Based on 10 years of experience, we here recommend treatment considerations and techniques to reduce bone resorption. The bone graft should be modeled for precise adaptation to the recipient site. A wax stent can be used to determine adequate graft size and contour. Cortical bone should be taken longitudinally and the thick side placed on the mesial surface of the mandible. An oversized graft should be harvested to maintain sufficient graft volume after the initial resorption phase. The recipient site should be perforated with a 1.0-mm round bur to increase the blood supply. Cancellous bone should be compressed and packed between the graft bone and the recipient site. The grafted bone block should be fixed firmly to the basal bone with titanium miniscrews.
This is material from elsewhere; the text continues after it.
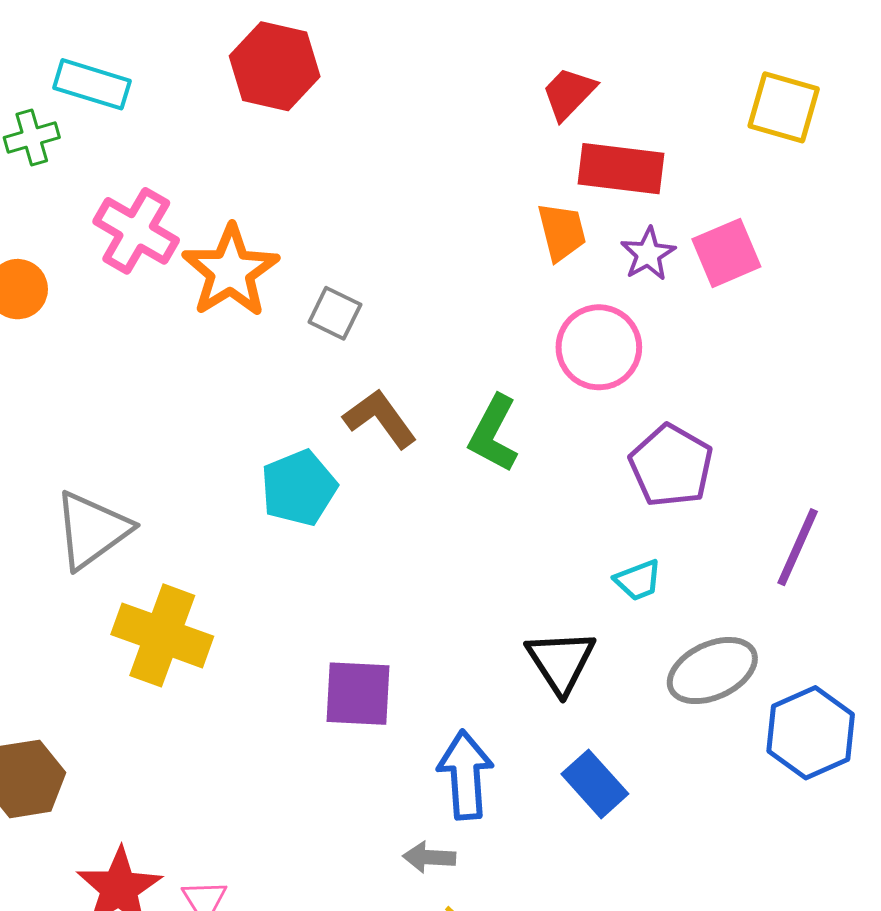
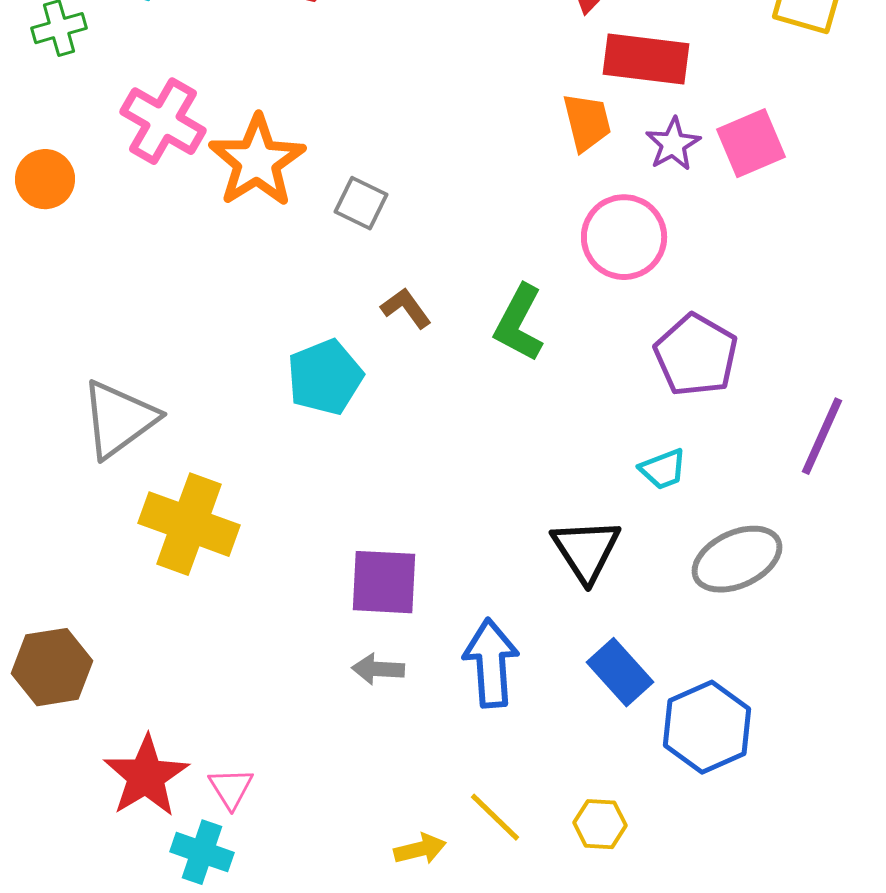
brown L-shape: (380, 419) -> (406, 308), size x0.7
blue hexagon: (811, 733) -> (707, 727), moved
gray arrow: (429, 857) -> (378, 669), moved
If the graft is not fixed and immobilized well, the strain on the newly forming tissues and resorptive areas of the graft will be too great to allow new bone formation. We used 1.5-mm or 2-mm round drills for countersinking. The schedule for implant installation should be 3 to 6 months after reconstructive surgery. Even though an extended healing period can result in more stable bone condition, rehabilitation of the implant and prosthesis is essential to preserve the grafted bone. Beside the osseointegration, the soft tissue integration is also essential for the long-term success of the implant and prosthesis. A soft tissue barrier, which is obtained by the adaption of attached tissue around the transmucosal implant structures, is important for establishing a stable peri-implant soft tissue as well as crestal bone. The implant surgeon can achieve this goal with a careful evaluation and meticulous strategy to maintain the existing attached gingival zone at the installation site formed after the bone graft healing period, by a proper flap design and soft tissue manipulation.
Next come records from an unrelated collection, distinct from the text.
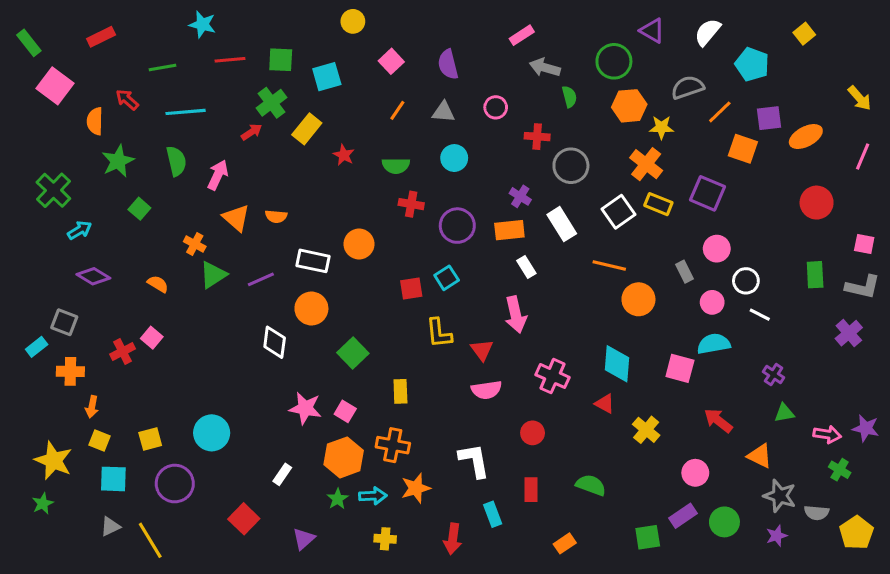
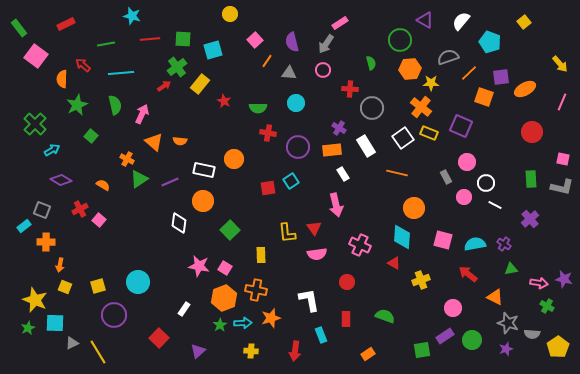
gray arrow: (545, 67) -> (326, 44), moved, turned -72
orange line: (397, 110) -> (267, 61), moved
orange circle: (638, 299) -> (414, 208), moved
yellow L-shape: (439, 333) -> (287, 233), moved
purple cross: (849, 333) -> (530, 219), moved
cyan semicircle: (714, 344) -> (475, 244), moved
red cross: (123, 351) -> (80, 209), moved
yellow cross: (646, 430) -> (421, 280), turned 30
cyan square: (113, 479) -> (55, 323), moved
Along with implant monitoring and maintenance at the clinic, effective patient’s adaptation and self-hygiene of the prosthesis are also essential to ensure the longevity of the dental implant. The patient should be introduced to specific methods according to each type of prosthesis including fixed prosthesis, hybrid prosthesis, or overdenture. The effectiveness of oral hygiene in each patient should be re-evaluation at each follow-up visit to keep the implants free of peri-implant infection. If the patient has the poor oral hygiene, re-education and shorter waiting time between follow-up periods are required.

Conclusion

In patients with atrophic jaws, sufficient long-term reconstruction can be achieved through a combination of IBGs and dental implant systems. Despite significant early stage vertical bone resorption, we obtained high success rates and stable peri-implant bone levels over the long term. Surgery and prosthodontics must be planned carefully to reduce bone resorption. Further studies in larger samples of patients and over longer-term follow-up are warranted to validate our findings.